As you might expect, a bear market means dying interest. Following the Mt. Gox crash, for example, bitcoin’s interest level on Google decreased by 85 percent, nearly on par with its price depreciation. And just like the price, this interest went into hibernation until things started looking up again in 2017.
The current crash has unsurprisingly followed the same trend, though to a more drastic degree. Google searches for bitcoin decreased 93 percent from peak hype to late October of this year. These levels are even lower than interest at the all-time high prior to the Mt. Gox crash, and with the market crashing even further in November, interest is now just barely above what it was at the end of 2013.
Fig. 3: Google Trends interest in bitcoin over time (December 2013-August 2018) Source: Google
Tribulations in Spite of Trials
With drooping prices, the decline of general interest in bitcoin, whether it be on Google or the network itself, is an expected byproduct. Even so, these metrics might not provide a comprehensive frame for the scope of bitcoin-related activity across the web.
For instance, crypto payment processors have operated against the market’s bearish trend. Unfortunately, data for these platforms is scarce and subject to the company’s reporting whims, but what data we do have paints a positive outlook.
Square, which began accepting bitcoin as part of its platform’s payment options in January 2018, saw $34 million in revenue from bitcoin alone in Q1 of 2018. This accounted for 8 percent of the company’s uptick in revenue for the year, which was its largest ever at 45 percent. What’s more impressive, in Q3 of 2018, Square’s revenue stream from bitcoin increased to $43 million.
Again, this transaction revenue was accrued during bitcoin’s bear market. The numbers paint a picture for bitcoin’s use in commerce that builds on trends that the more-popular BitPay experienced throughout 2017. By October of that year, BitPay announced that it had seen a 328 percent increase in transaction volume, setting it on pace for $1 billion in total payment volume for the year.
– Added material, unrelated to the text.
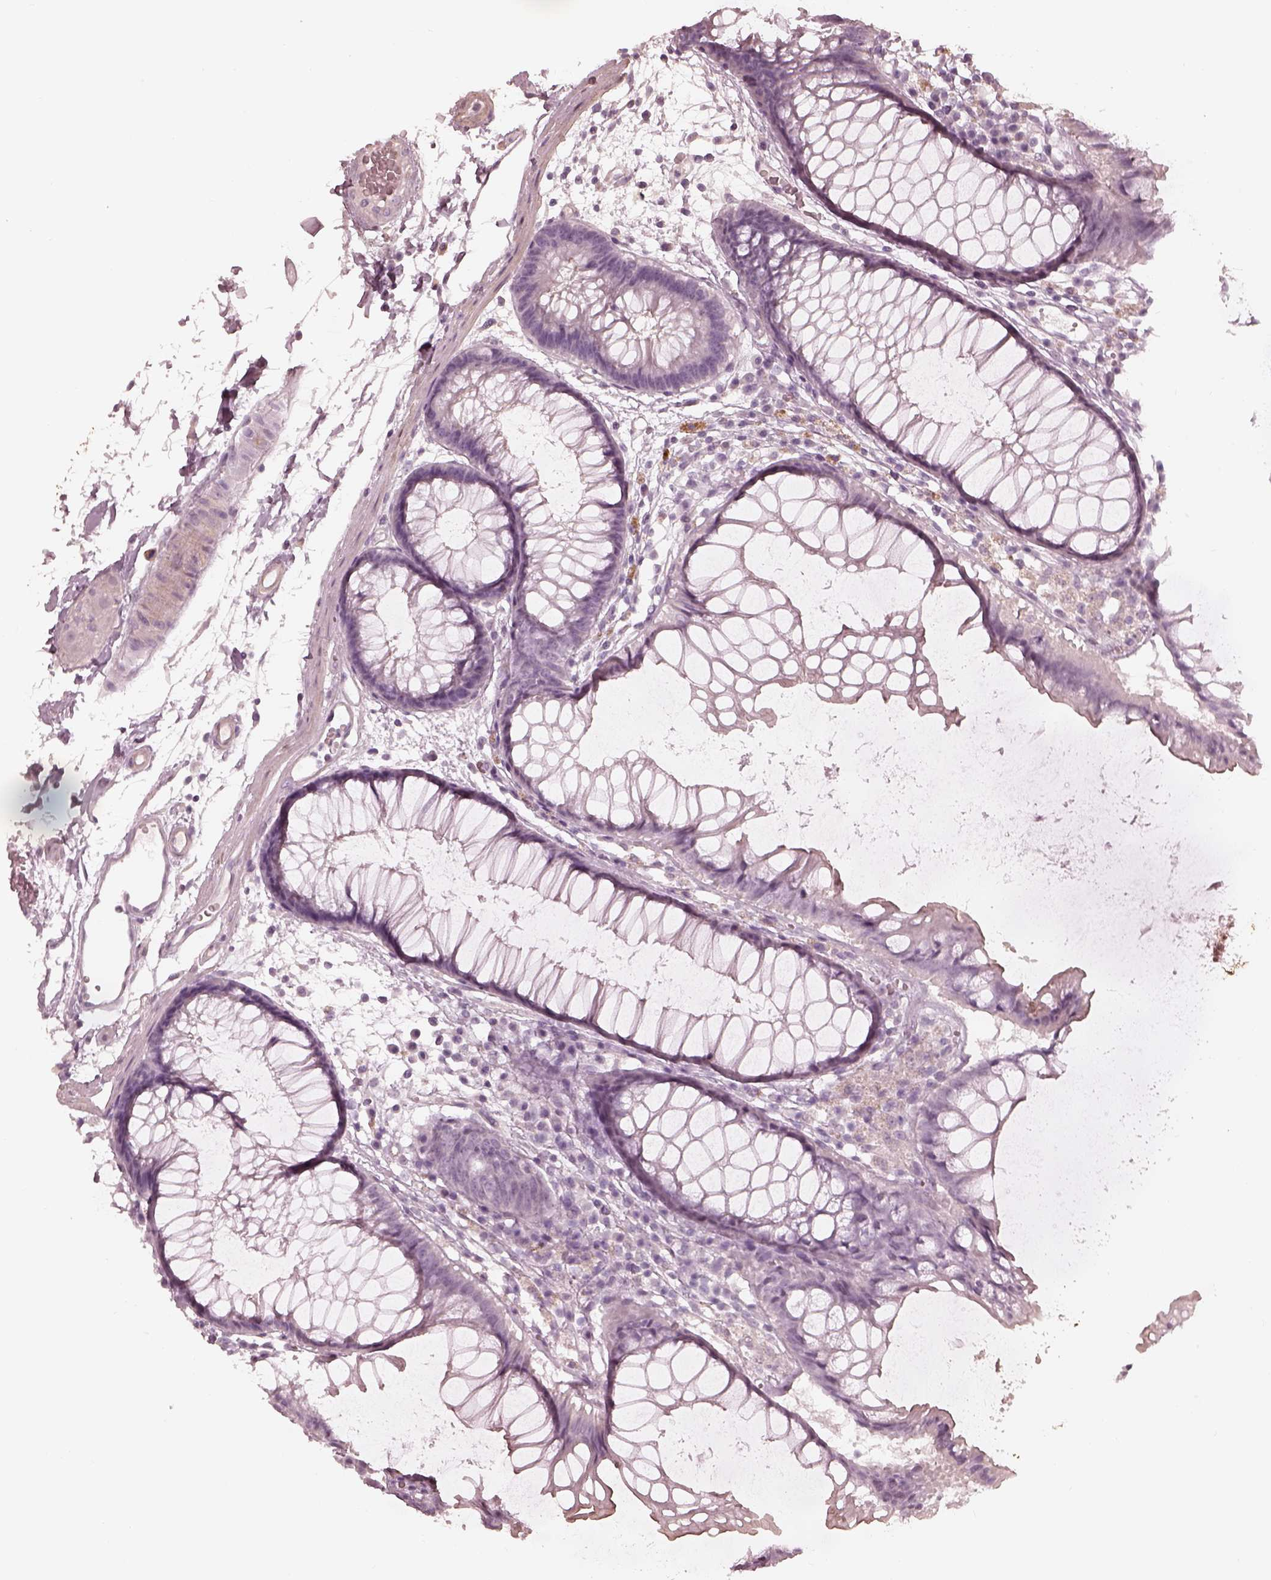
{"staining": {"intensity": "negative", "quantity": "none", "location": "none"}, "tissue": "colon", "cell_type": "Endothelial cells", "image_type": "normal", "snomed": [{"axis": "morphology", "description": "Normal tissue, NOS"}, {"axis": "morphology", "description": "Adenocarcinoma, NOS"}, {"axis": "topography", "description": "Colon"}], "caption": "Immunohistochemistry histopathology image of normal human colon stained for a protein (brown), which exhibits no positivity in endothelial cells.", "gene": "ADRB3", "patient": {"sex": "male", "age": 65}}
Yet again bucking the bear market’s trend, Bitcoin’s second-layer Lightning Network has enjoyed the same positive growth as BitPay and Square. Launched in the throes of the downturn, the network has grown to roughly $1.7 million in bitcoin capacity. At 452.52 bitcoin, that’s a 307 percent increase over a 30-day period, and alongside this growth, the network has expanded to 4,000+ active nodes and over 12,000 active channels as well.
In times of market heartache, enthusiasts and hodlers often parrot the aphorism “1 BTC is still 1 BTC” as a source of solace. This might be of small comfort for those who are down 80 percent against fiat on their original investment. But the sentiment of the phrase does encourage listeners to pay attention to non price-related growth.
And that perspective is: Price does not necessarily equate to growth or adoption. Indeed, just as the ICO boom of 2017 has left the market inundated with high-market-cap projects and DApps that are struggling to find users, the 2018 bear market has seen the cogs of development grind against the noise of the market’s crash.
Indeed, even in spite of declining prices, 2018 has been a benchmark year for Bitcoin’s development. In March, the Lightning Network saw its first beta implementation, a milestone that the developer community quickly capitalized on by releasing a slew of Lightning Network apps. Bitcoin smart contract sidechain Rootstock (RSK) also made significant headway this year, merging with company offshoot RIF to expand the sidechain’s reach. And nother sidechain, Blockstream’s Liquid, also launched in 2018 in a bid to improve exchange-to-exchange liquidity and network scalability.
Note: This article is for information purposes only and should not be considered to be investing advice.